Caspar David Friedrich (1774–1840)
After the Storm
Oil on canvas
1817
Statens Museum for Kunst, Copenhagen
S1E2. Nikolaj Arcel
I have chosen After the Storm by Caspar David Friedrich. And the reason I have that is because, and this is very classical for a director, this was the most dramatic. Whenever I go to a museum, I love all kinds of art, but I'm always drawn to the slightly dangerous images of a shipwreck or a mermaid trying to lure sailors off. It's the adventure of it. I was drawn to that because it felt quite riveting. It's a small boat, it's a fisherman. And you can see that there's been a storm, and he's almost shipwrecked on some rocks. He's all alone in the world and waves are crashing in. It's not like, it's not like you feel he's going to die. But you feel like this is gonna be a tough one to get out of. And it's just that sort of man against nature thing, which, by the way, also is a theme in my new film, that I gravitate to.
P.S. Krøyer (1851–1909)
Boys Bathing at Skagen.
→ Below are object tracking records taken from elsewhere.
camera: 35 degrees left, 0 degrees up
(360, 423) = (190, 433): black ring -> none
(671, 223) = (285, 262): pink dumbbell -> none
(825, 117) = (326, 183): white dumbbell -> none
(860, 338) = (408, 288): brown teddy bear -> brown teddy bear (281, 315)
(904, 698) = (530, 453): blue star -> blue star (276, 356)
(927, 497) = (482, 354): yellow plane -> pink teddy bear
Summer Evening
Oil on canvas
1899
Statens Museum for Kunst, Copenhagen
S1E1. Ole Henriksen
The painting that really speaks to me is by Krøyer, a renowned, brilliant Danish artist that actually spent the better part of his life in Skagen, the very tip of Denmark in the late 1800s to early 1900s. The ocean this very day means everything for me, wherever I am, whether it is in Denmark, I jump in the big waves, the bigger, the better. And I always say, also my philosophy of life is, I love to jump down deep because I know I'm always going to reach the surface. Here they are, these little boys in blue, blue colors, different shades of blue — blue being my favorite color. But it really reminds me of me and my love affair with jumping into the ocean as a little kid. The ocean in Denmark is never really warm. But when you're a kid, just the freedom of floating there underwater and learning to swim felt magical. And we often did it naked when we were very tiny, because us Danes are very free-spirited.